Buaksib.com – General Manajer Arema FC, Ruddy Widodo, bua suara terkait rencana naturalisasi lima pemain muda Brasil yang belakangan ini menjadi isu. Sang General Manager mengklaim jika wacana naturalisasi pemain muda tersebut adalah sebuah sindiran bagi kebijakan naturalisasi PSSI selama ini.

Arema FC Klaim Naturalisasi Pemain Muda Sindiran untuk PSSI
Ruddy Widodo.

 

“Selama ini, PSSI menaturalisasi pemain-pemain yang sudah memasuki usia senja di sepak bola.
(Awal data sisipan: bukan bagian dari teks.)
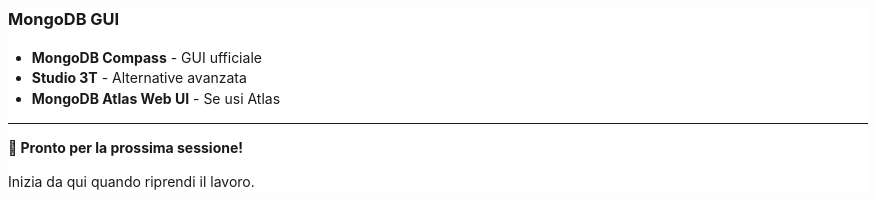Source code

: ### MongoDB GUI
- **MongoDB Compass** - GUI ufficiale
- **Studio 3T** - Alternative avanzata
- **MongoDB Atlas Web UI** - Se usi Atlas

---

**🚀 Pronto per la prossima sessione!**

Inizia da qui quando riprendi il lavoro.
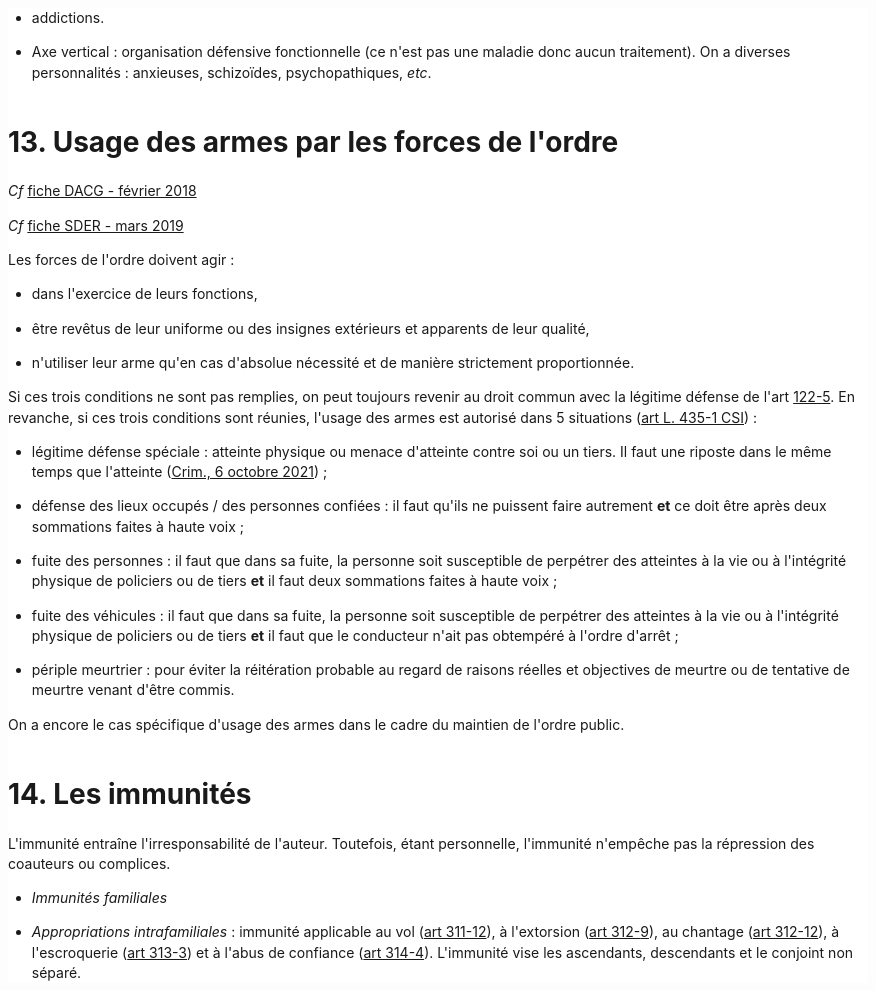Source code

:- addictions.

- Axe vertical : organisation défensive fonctionnelle (ce n'est pas une maladie donc aucun traitement). On a diverses personnalités : anxieuses, schizoïdes, psychopathiques, *etc*.

# 13. Usage des armes par les forces de l'ordre

 *Cf* [fiche DACG - février 2018](attachments/Focus_DACG_usage_armes_Version%2001032018.pdf)

 *Cf* [fiche SDER - mars 2019](attachments/20190308_cr_usage_armes.pdf)

Les forces de l'ordre doivent agir :

- dans l'exercice de leurs fonctions,

- être revêtus de leur uniforme ou des insignes extérieurs et apparents de leur qualité,

- n'utiliser leur arme qu'en cas d'absolue nécessité et de manière strictement proportionnée.

Si ces trois conditions ne sont pas remplies, on peut toujours revenir au droit commun avec la légitime défense de l'art [122-5](https://www.legifrance.gouv.fr/affichCodeArticle.do%3Bjsessionid%3DDC50C65FFCDE02680E8E696DD6B5B31C.tpdila08v_3?idArticle=LEGIARTI000006417218&cidTexte=LEGITEXT000006070719&dateTexte=20170519&categorieLien=id&oldAction&nbResultRech). En revanche, si ces trois conditions sont réunies, l'usage des armes est autorisé dans 5 situations ([art L. 435-1 CSI](https://www.legifrance.gouv.fr/affichCodeArticle.do?cidTexte=LEGITEXT000025503132&idArticle=LEGIARTI000034107970)) :

- légitime défense spéciale : atteinte physique ou menace d'atteinte contre soi ou un tiers. Il faut une riposte dans le même temps que l'atteinte ([Crim., 6 octobre 2021](https://www.courdecassation.fr/decision/6163d2f01a005b6f4202e03c?judilibre_chambre%5B%5D=cr&judilibre_publication%5B%5D=b&search_api_fulltext&expression_exacte&date_du&date_au&sort=date-desc&items_per_page&op=Filtrer)) ;

- défense des lieux occupés / des personnes confiées : il faut qu'ils ne puissent faire autrement **et** ce doit être après deux sommations faites à haute voix ;

- fuite des personnes : il faut que dans sa fuite, la personne soit susceptible de perpétrer des atteintes à la vie ou à l'intégrité physique de policiers ou de tiers **et** il faut deux sommations faites à haute voix ;

- fuite des véhicules : il faut que dans sa fuite, la personne soit susceptible de perpétrer des atteintes à la vie ou à l'intégrité physique de policiers ou de tiers **et** il faut que le conducteur n'ait pas obtempéré à l'ordre d'arrêt ;

- périple meurtrier : pour éviter la réitération probable au regard de raisons réelles et objectives de meurtre ou de tentative de meurtre venant d'être commis.

On a encore le cas spécifique d'usage des armes dans le cadre du maintien de l'ordre public.

# 14. Les immunités

L'immunité entraîne l'irresponsabilité de l'auteur. Toutefois, étant personnelle, l'immunité n'empêche pas la répression des coauteurs ou complices.

- *Immunités familiales*

- *Appropriations intrafamiliales* : immunité applicable au vol ([art 311-12](https://www.legifrance.gouv.fr/affichCodeArticle.do?cidTexte=LEGITEXT000006070719&idArticle=LEGIARTI000006418151)), à l'extorsion ([art 312-](https://www.legifrance.gouv.fr/affichCodeArticle.do?cidTexte=LEGITEXT000006070719&idArticle=LEGIARTI000006418178)[9](https://www.legifrance.gouv.fr/affichCodeArticle.do?cidTexte=LEGITEXT000006070719&idArticle=LEGIARTI000006418178)), au chantage ([art 312-12](https://www.legifrance.gouv.fr/affichCodeArticle.do%3Bjsessionid%3D5216007B34614FDD436138BCDBEE4FD3.tpdila12v_3?idArticle=LEGIARTI000006418183&cidTexte=LEGITEXT000006070719&dateTexte=20170703)), à l'escroquerie ([art 313-3](https://www.legifrance.gouv.fr/affichCodeArticle.do?cidTexte=LEGITEXT000006070719&idArticle=LEGIARTI000006418196)) et à l'abus de confiance ([art 314-4](https://www.legifrance.gouv.fr/affichCodeArticle.do%3Bjsessionid%3D5216007B34614FDD436138BCDBEE4FD3.tpdila12v_3?idArticle=LEGIARTI000006418220&cidTexte=LEGITEXT000006070719&dateTexte=20170703)). L'immunité vise les ascendants, descendants et le conjoint non séparé.
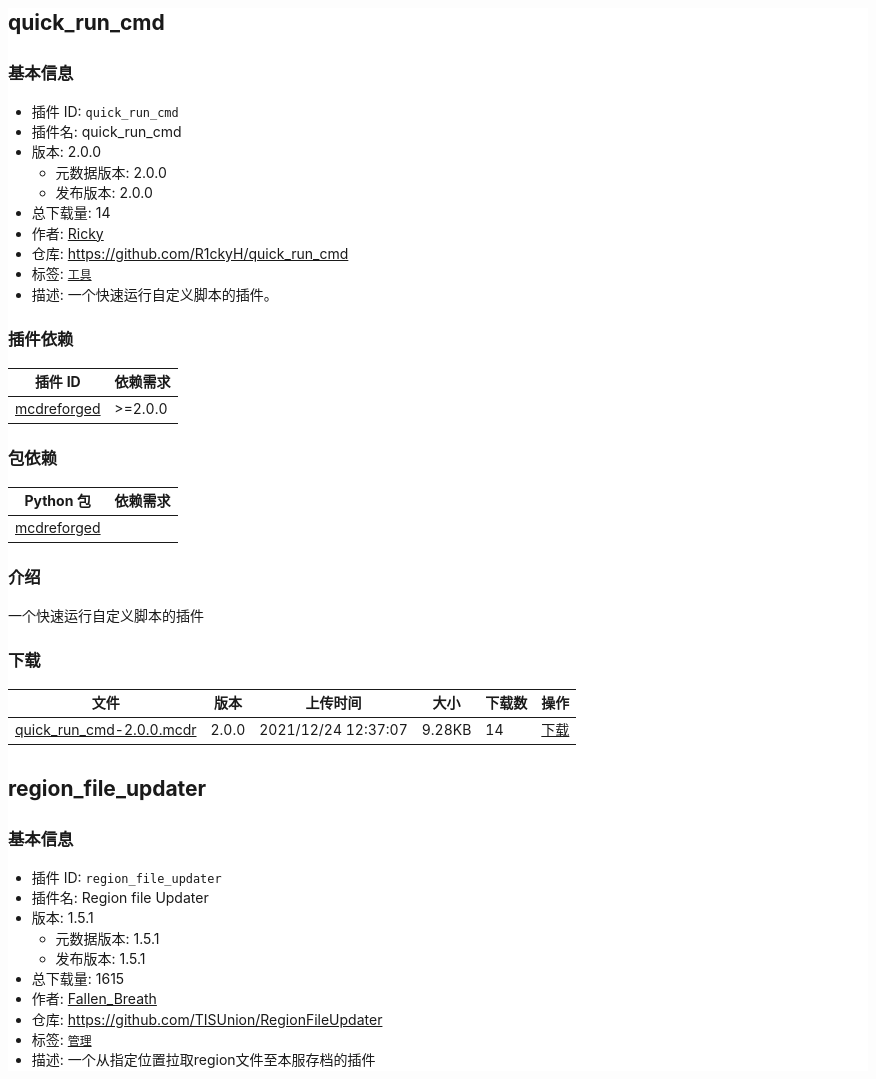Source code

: ## quick_run_cmd

### 基本信息

- 插件 ID: `quick_run_cmd`
- 插件名: quick_run_cmd
- 版本: 2.0.0
  - 元数据版本: 2.0.0
  - 发布版本: 2.0.0
- 总下载量: 14
- 作者: [Ricky](https://github.com/R1ckyH)
- 仓库: https://github.com/R1ckyH/quick_run_cmd
- 标签: [`工具`](/labels/tool/readme-zh_cn.md)
- 描述: 一个快速运行自定义脚本的插件。

### 插件依赖

| 插件 ID | 依赖需求 |
| --- | --- |
| [mcdreforged](https://github.com/Fallen-Breath/MCDReforged) | \>=2.0.0 |

### 包依赖

| Python 包 | 依赖需求 |
| --- | --- |
| [mcdreforged](https://pypi.org/project/mcdreforged) |  |

### 介绍

一个快速运行自定义脚本的插件

### 下载

| 文件 | 版本 | 上传时间 | 大小 | 下载数 | 操作 |
| --- | --- | --- | --- | --- | --- |
| [quick_run_cmd-2.0.0.mcdr](https://github.com/R1ckyH/quick_run_cmd/releases/tag/2.0.0) | 2.0.0 | 2021/12/24 12:37:07 | 9.28KB | 14 | [下载](https://github.com/R1ckyH/quick_run_cmd/releases/download/2.0.0/quick_run_cmd-2.0.0.mcdr) |

## region_file_updater

### 基本信息

- 插件 ID: `region_file_updater`
- 插件名: Region file Updater
- 版本: 1.5.1
  - 元数据版本: 1.5.1
  - 发布版本: 1.5.1
- 总下载量: 1615
- 作者: [Fallen_Breath](https://github.com/Fallen-Breath)
- 仓库: https://github.com/TISUnion/RegionFileUpdater
- 标签: [`管理`](/labels/management/readme-zh_cn.md)
- 描述: 一个从指定位置拉取region文件至本服存档的插件
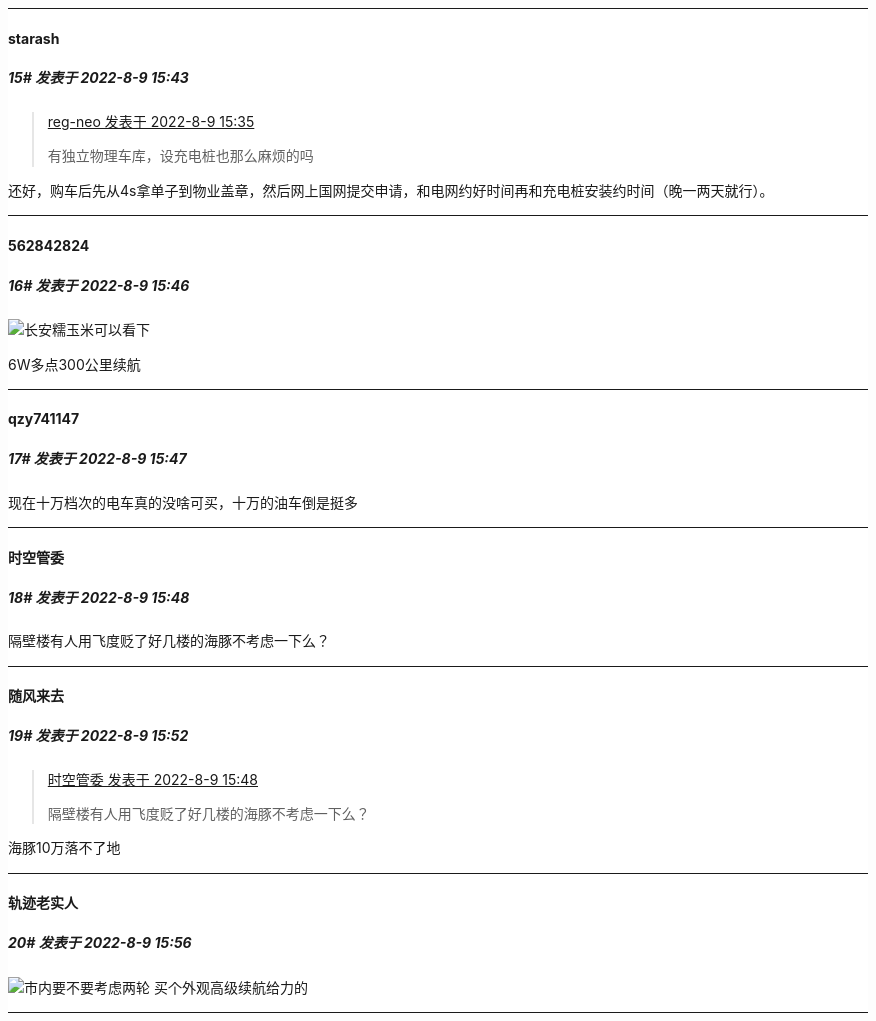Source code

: *****

####  starash  
##### 15#       发表于 2022-8-9 15:43

<blockquote><a href="httphttps://bbs.saraba1st.com/2b/forum.php?mod=redirect&amp;goto=findpost&amp;pid=56991246&amp;ptid=2085956" target="_blank">reg-neo 发表于 2022-8-9 15:35</a>

有独立物理车库，设充电桩也那么麻烦的吗</blockquote>
还好，购车后先从4s拿单子到物业盖章，然后网上国网提交申请，和电网约好时间再和充电桩安装约时间（晚一两天就行）。

*****

####  562842824  
##### 16#       发表于 2022-8-9 15:46

<img src="https://static.saraba1st.com/image/smiley/face2017/001.png" referrerpolicy="no-referrer">长安糯玉米可以看下

6W多点300公里续航

*****

####  qzy741147  
##### 17#       发表于 2022-8-9 15:47

现在十万档次的电车真的没啥可买，十万的油车倒是挺多

*****

####  时空管委  
##### 18#       发表于 2022-8-9 15:48

隔壁楼有人用飞度贬了好几楼的海豚不考虑一下么？

*****

####  随风来去  
##### 19#       发表于 2022-8-9 15:52

<blockquote><a href="httphttps://bbs.saraba1st.com/2b/forum.php?mod=redirect&amp;goto=findpost&amp;pid=56991406&amp;ptid=2085956" target="_blank">时空管委 发表于 2022-8-9 15:48</a>

隔壁楼有人用飞度贬了好几楼的海豚不考虑一下么？</blockquote>
海豚10万落不了地

*****

####  轨迹老实人  
##### 20#       发表于 2022-8-9 15:56

<img src="https://static.saraba1st.com/image/smiley/face2017/019.png" referrerpolicy="no-referrer">市内要不要考虑两轮 买个外观高级续航给力的

*****
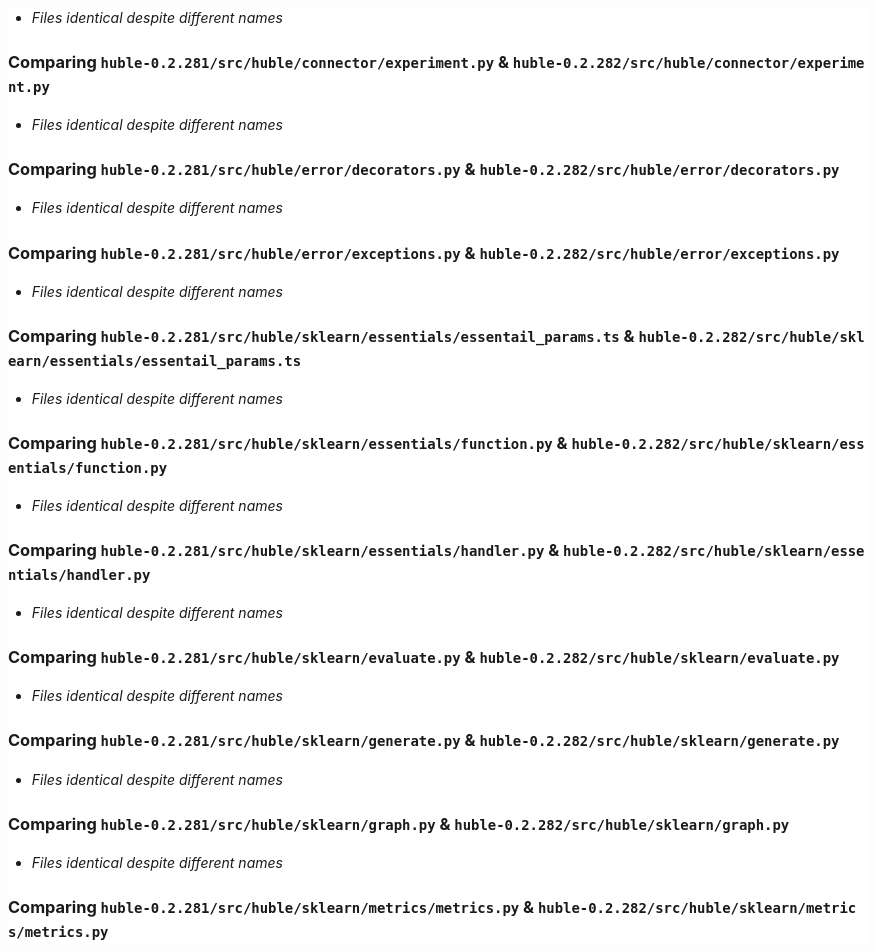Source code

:  * *Files identical despite different names*

### Comparing `huble-0.2.281/src/huble/connector/experiment.py` & `huble-0.2.282/src/huble/connector/experiment.py`

 * *Files identical despite different names*

### Comparing `huble-0.2.281/src/huble/error/decorators.py` & `huble-0.2.282/src/huble/error/decorators.py`

 * *Files identical despite different names*

### Comparing `huble-0.2.281/src/huble/error/exceptions.py` & `huble-0.2.282/src/huble/error/exceptions.py`

 * *Files identical despite different names*

### Comparing `huble-0.2.281/src/huble/sklearn/essentials/essentail_params.ts` & `huble-0.2.282/src/huble/sklearn/essentials/essentail_params.ts`

 * *Files identical despite different names*

### Comparing `huble-0.2.281/src/huble/sklearn/essentials/function.py` & `huble-0.2.282/src/huble/sklearn/essentials/function.py`

 * *Files identical despite different names*

### Comparing `huble-0.2.281/src/huble/sklearn/essentials/handler.py` & `huble-0.2.282/src/huble/sklearn/essentials/handler.py`

 * *Files identical despite different names*

### Comparing `huble-0.2.281/src/huble/sklearn/evaluate.py` & `huble-0.2.282/src/huble/sklearn/evaluate.py`

 * *Files identical despite different names*

### Comparing `huble-0.2.281/src/huble/sklearn/generate.py` & `huble-0.2.282/src/huble/sklearn/generate.py`

 * *Files identical despite different names*

### Comparing `huble-0.2.281/src/huble/sklearn/graph.py` & `huble-0.2.282/src/huble/sklearn/graph.py`

 * *Files identical despite different names*

### Comparing `huble-0.2.281/src/huble/sklearn/metrics/metrics.py` & `huble-0.2.282/src/huble/sklearn/metrics/metrics.py`
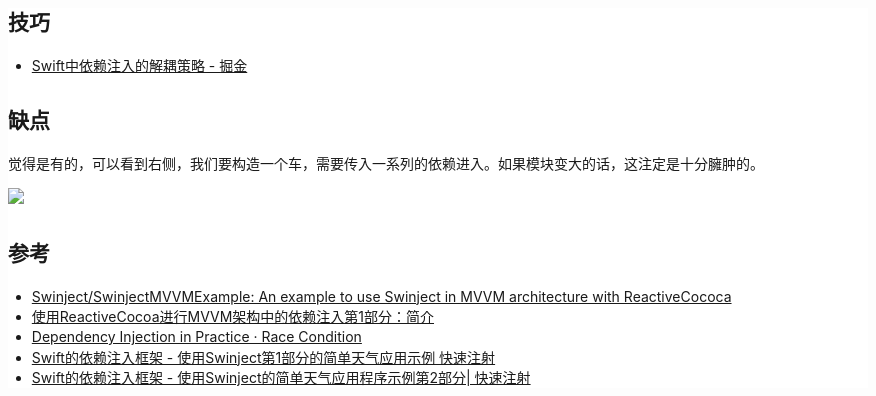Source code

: ## 技巧

* [Swift中依赖注入的解耦策略 - 掘金](https://juejin.im/post/5cceaa3e6fb9a032143772fa)

## 缺点

觉得是有的，可以看到右侧，我们要构造一个车，需要传入一系列的依赖进入。如果模块变大的话，这注定是十分臃肿的。

![](https://pic-mike.oss-cn-hongkong.aliyuncs.com/Blog/20190721114620.png)

## 参考

* [Swinject/SwinjectMVVMExample: An example to use Swinject in MVVM architecture with ReactiveCococa](https://github.com/Swinject/SwinjectMVVMExample)
* [使用ReactiveCocoa进行MVVM架构中的依赖注入第1部分：简介](https://yoichitgy.github.io/post/dependency-injection-in-mvvm-architecture-with-reactivecocoa-part-1-introduction/)
* [Dependency Injection in Practice · Race Condition](https://www.racecondition.software/blog/dependency-injection/)
* [Swift的依赖注入框架 - 使用Swinject第1部分的简单天气应用示例 快速注射](https://yoichitgy.github.io/post/dependency-injection-framework-for-swift-simple-weather-app-example-with-swinject-part-1/)
* [Swift的依赖注入框架 - 使用Swinject的简单天气应用程序示例第2部分| 快速注射](https://yoichitgy.github.io/post/dependency-injection-framework-for-swift-simple-weather-app-example-with-swinject-part-2/)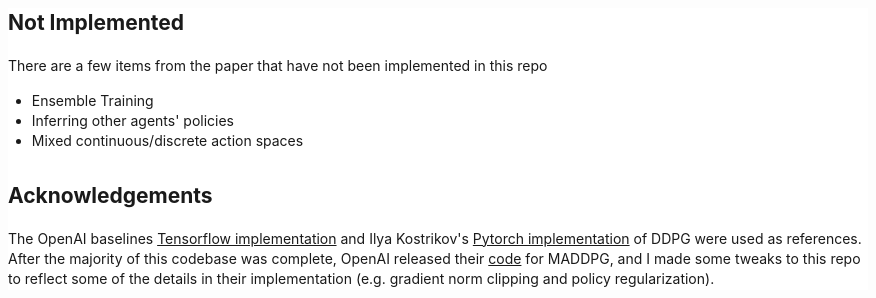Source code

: 
## Not Implemented

There are a few items from the paper that have not been implemented in this repo

* Ensemble Training
* Inferring other agents' policies
* Mixed continuous/discrete action spaces

## Acknowledgements

The OpenAI baselines [Tensorflow implementation](https://github.com/openai/baselines/tree/master/baselines/ddpg) and Ilya Kostrikov's [Pytorch implementation](https://github.com/ikostrikov/pytorch-ddpg-naf) of DDPG were used as references. After the majority of this codebase was complete, OpenAI released their [code](https://github.com/openai/maddpg) for MADDPG, and I made some tweaks to this repo to reflect some of the details in their implementation (e.g. gradient norm clipping and policy regularization).



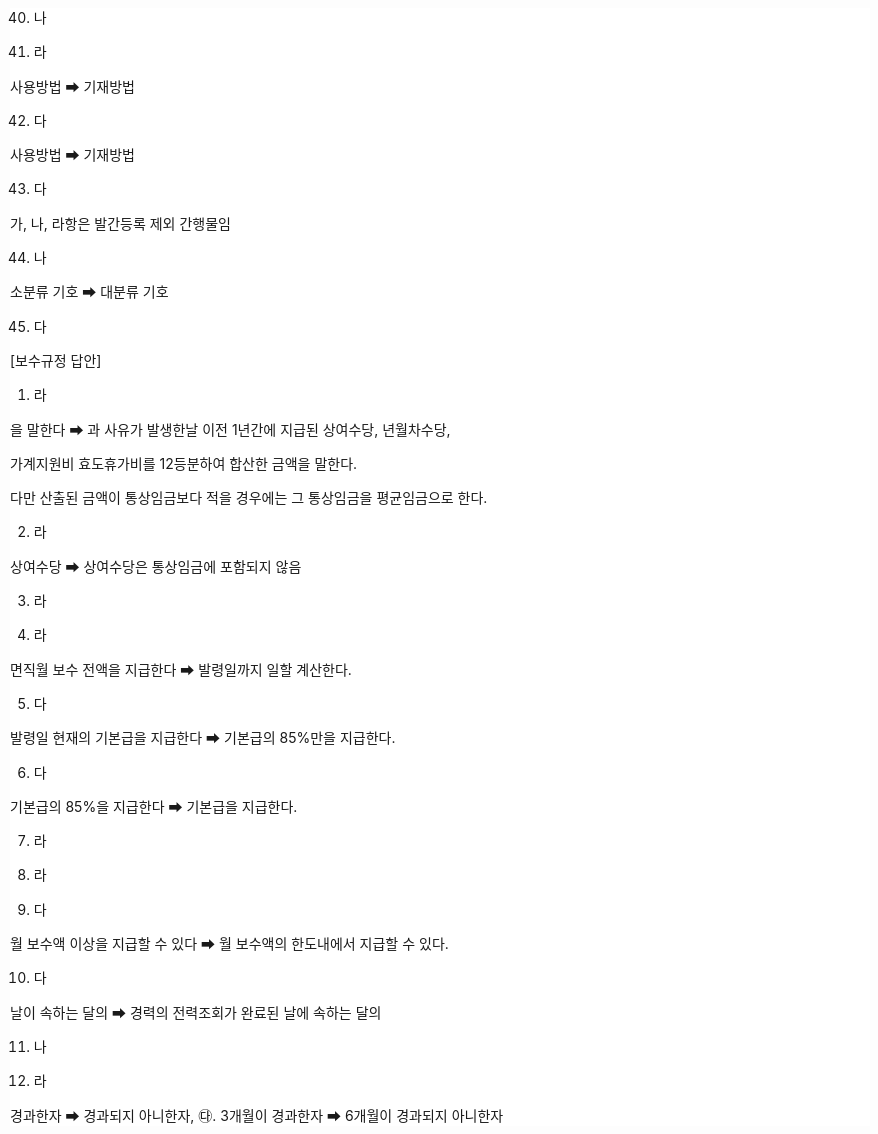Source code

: 40. 나

41. 라

사용방법 ➡ 기재방법

42. 다

사용방법 ➡ 기재방법

43. 다

가, 나, 라항은 발간등록 제외 간행물임

44. 나

소분류 기호 ➡ 대분류 기호

45. 다

[보수규정 답안]

1. 라

을 말한다 ➡ 과 사유가 발생한날 이전 1년간에 지급된 상여수당, 년월차수당,

가계지원비 효도휴가비를 12등분하여 합산한 금액을 말한다.

다만 산출된 금액이 통상임금보다 적을 경우에는 그 통상임금을 평균임금으로 한다.

2. 라

상여수당 ➡ 상여수당은 통상임금에 포함되지 않음

3. 라

4. 라

면직월 보수 전액을 지급한다 ➡ 발령일까지 일할 계산한다.

5. 다

발령일 현재의 기본급을 지급한다 ➡ 기본급의 85%만을 지급한다.

6. 다

기본급의 85%을 지급한다 ➡ 기본급을 지급한다.

7. 라

8. 라

9. 다

월 보수액 이상을 지급할 수 있다 ➡ 월 보수액의 한도내에서 지급할 수 있다.

10. 다

날이 속하는 달의 ➡ 경력의 전력조회가 완료된 날에 속하는 달의

11. 나

12. 라

경과한자 ➡ 경과되지 아니한자, ㉰. 3개월이 경과한자 ➡ 6개월이 경과되지 아니한자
Nah, ini ada pemain-pemain muda. Jika ingin menaturalisasi, merekalah yang seharusnya dinaturalisasi,” ungkap Ruddy.

“Ini merupakan sebuah sentilan ke PSSI,” lanjutnya.

Menurutnya, ada beberapa kelebihan dengan melakukan naturalisasi pemain muda, bukannya malah melakukan hal itu saat sudah mulai berumur. General Manager Arema FC tersebut mengklaim jika masa bakti para pemain tersebut bersama timnas bisa lebih Panjang.

“Mereka kan bisa bermain untuk jangka panjang. Ada banyak kesempatan bagi mereka untuk memperkuat timnas,” lanjutnya.

Terakhir, muncul isu tentang datangnya beberapa pemain muda asing dari Brasil ke beberapa klub di Indonesia. Kemudian, muncul spekulasi jika lima pemain muda tersebut akan dinaturalisasi agar bisa memperkuat Timnas Indonesia di ajang Piala Dunia U-20 2021.

Lima pemain muda tersebut tersebar di tiga klub, Arema FC, Persija Jakarta, dan Madura United. Di Arema sendiri, ada sosok Hugo Grillo dan Pedro Bartolli.

Arema FC Tak Mau Ikut Campur

Kemudian, Ruddy Widodo menekankan jika Arema FC tak mau ikut campur dengan masalah ini meski dua pemainnya akan ikut dalam proyek naturalisasi PSSI. Menurutnya, Pedro dan Hugo didatangkan oleh pihak manajemen akan digunakan untuk memenuhi kebutuhan mereka sendiri.

“Sejak awal, kami ingin berinvestasi pada pemain asing berusia muda. Kami datangkan Pedro dan Hugo untuk tujuan tersebut,” ucap Ruddy.

“Jika nanti pada perjalanannya mereka dinaturalisasi, kami anggap ini bentuk dukungan Arema terhadap timnas. Namun, jika tidak pun tak masalah. Toh, tujuan awal mereka didatangkan adalah untuk kepentingan klub sendiri,” ia mengakhiri.